# START OF Data to process

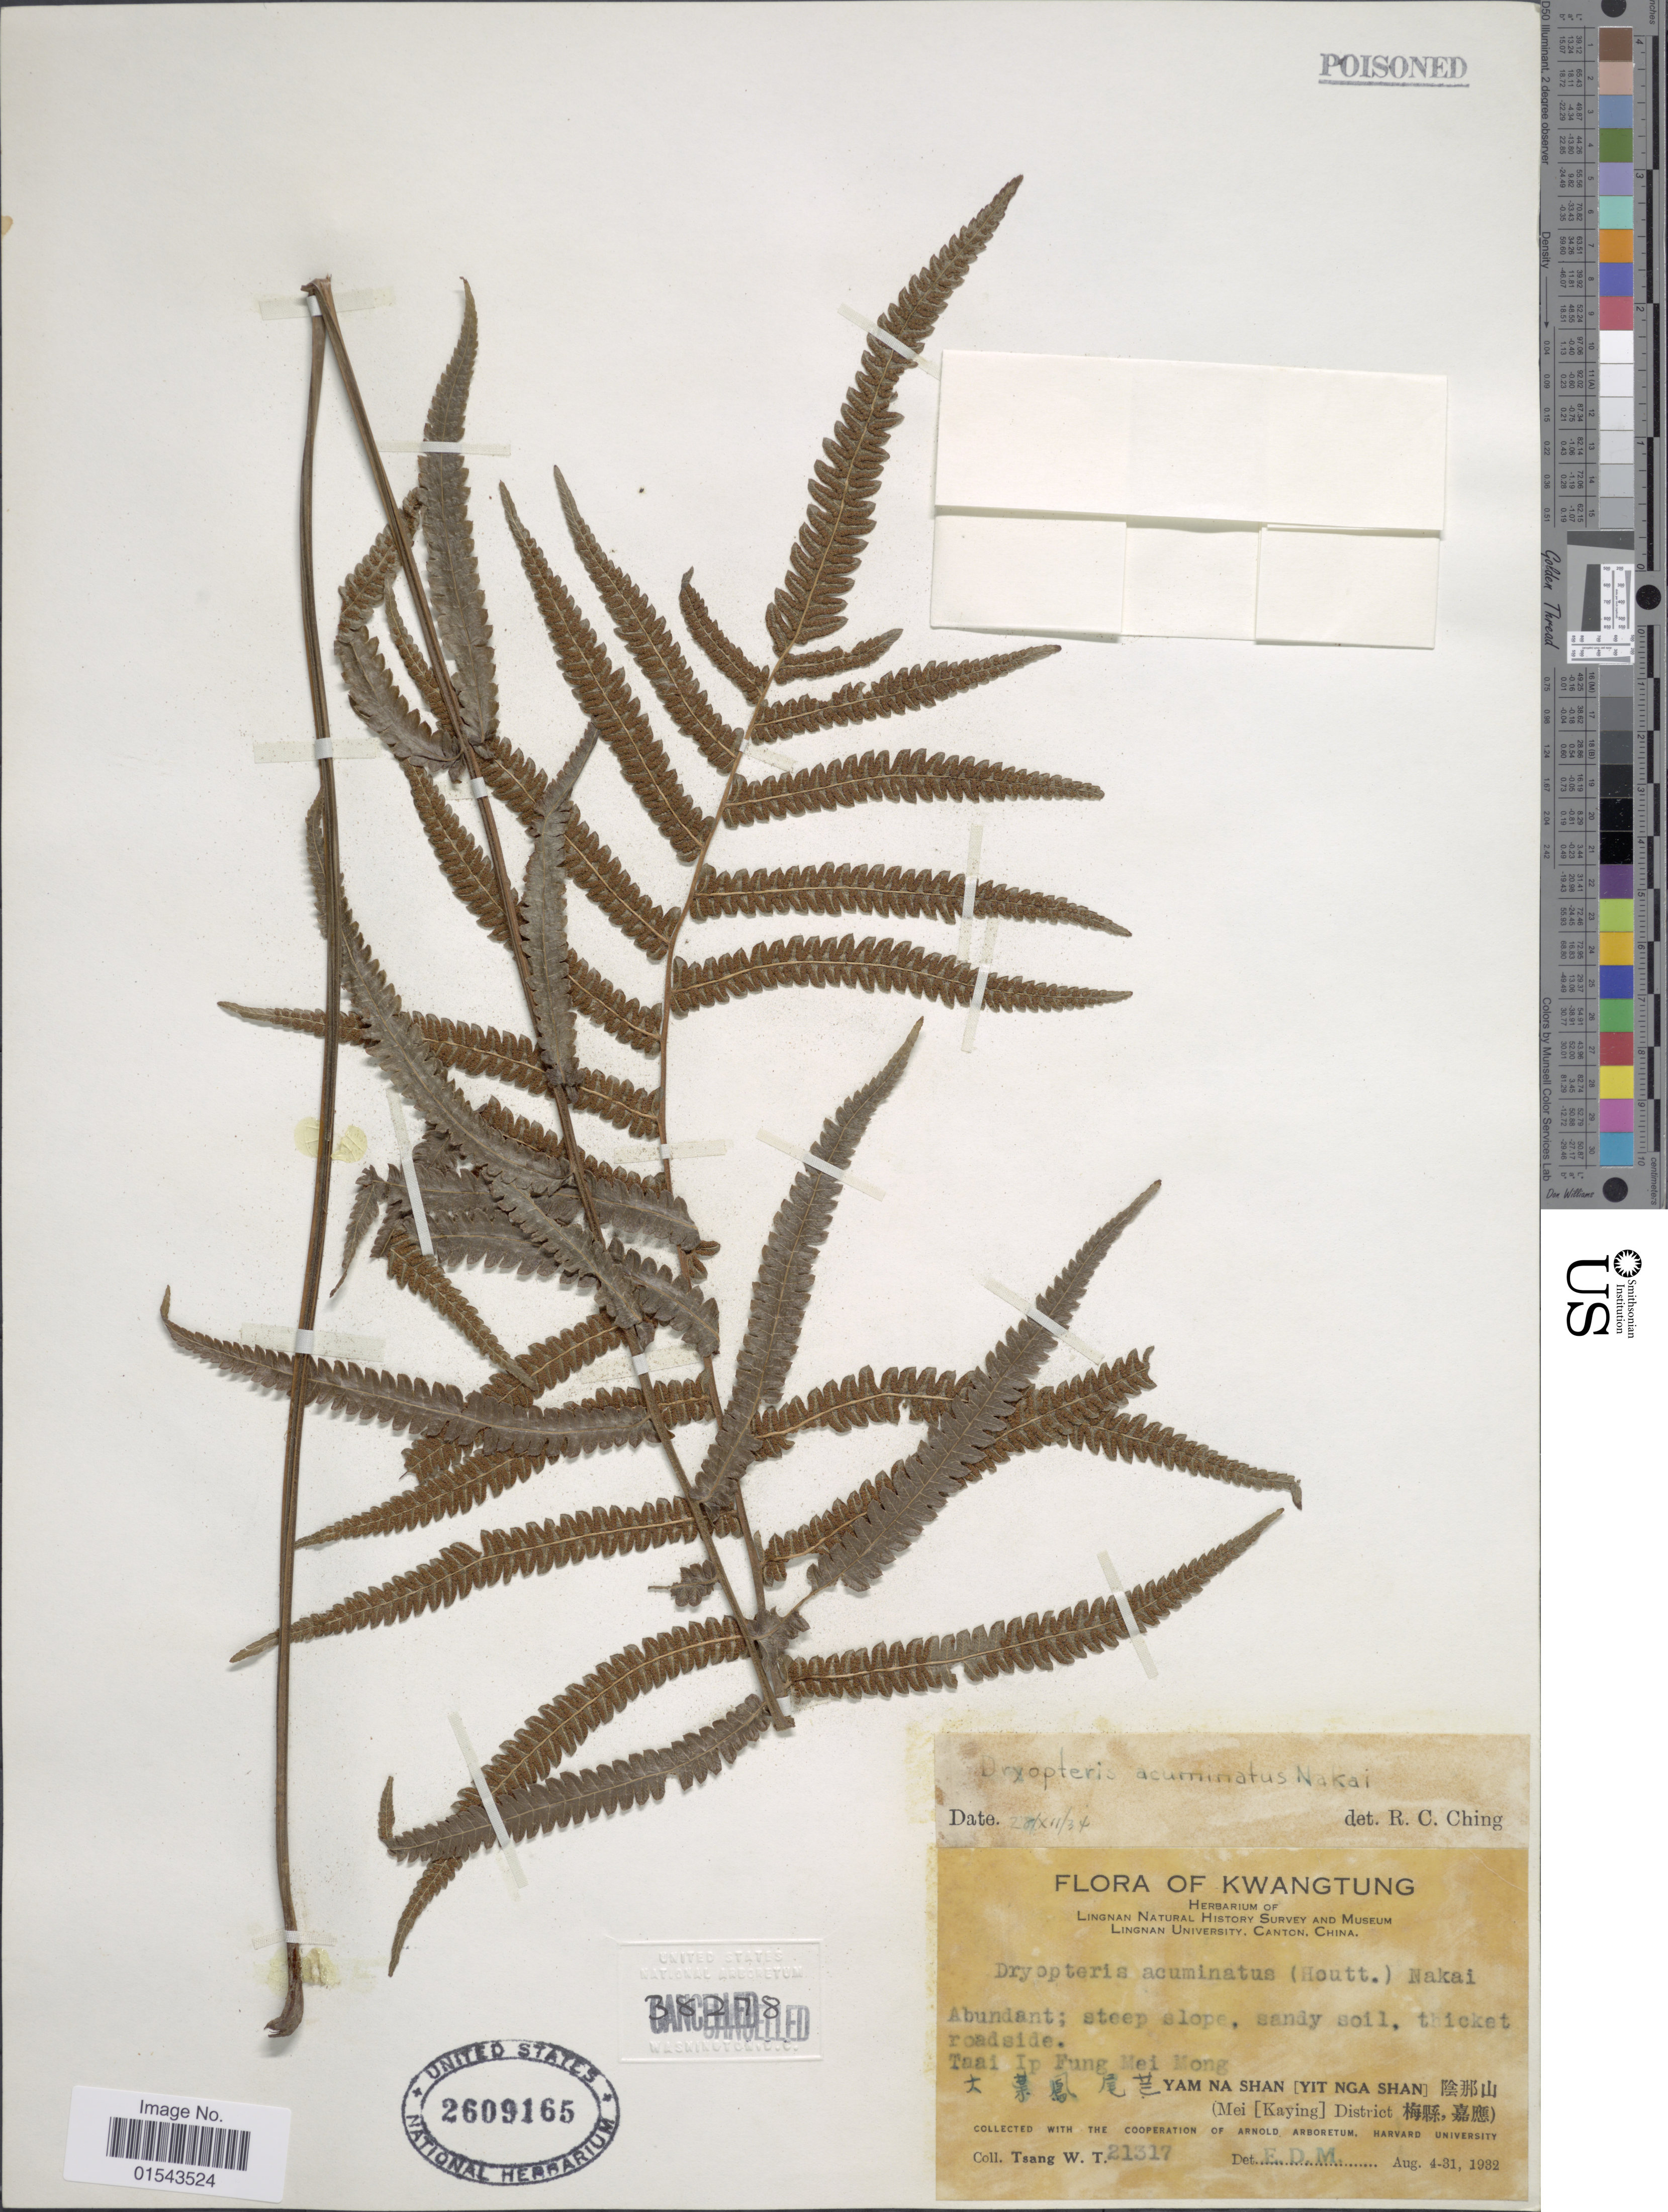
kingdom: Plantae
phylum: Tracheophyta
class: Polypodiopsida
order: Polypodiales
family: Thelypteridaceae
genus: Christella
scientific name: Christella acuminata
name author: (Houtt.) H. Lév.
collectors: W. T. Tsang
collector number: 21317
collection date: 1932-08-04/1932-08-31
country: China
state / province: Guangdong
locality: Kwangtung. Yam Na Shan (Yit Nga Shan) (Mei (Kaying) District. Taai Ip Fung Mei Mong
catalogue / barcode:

# END OF Data to process

Transcribe every line of the rows above word for word, omitting the pictures.

### [Correct result]
kingdom: Plantae
phylum: Tracheophyta
class: Polypodiopsida
order: Polypodiales
family: Thelypteridaceae
genus: Christella
scientific name: Christella acuminata
name author: (Houtt.) H. Lév.
collectors: W. T. Tsang
collector number: 21317
collection date: 1932-08-04/1932-08-31
country: China
state / province: Guangdong
locality: Kwangtung. Yam Na Shan (Yit Nga Shan) (Mei (Kaying) District. Taai Ip Fung Mei Mong
catalogue / barcode:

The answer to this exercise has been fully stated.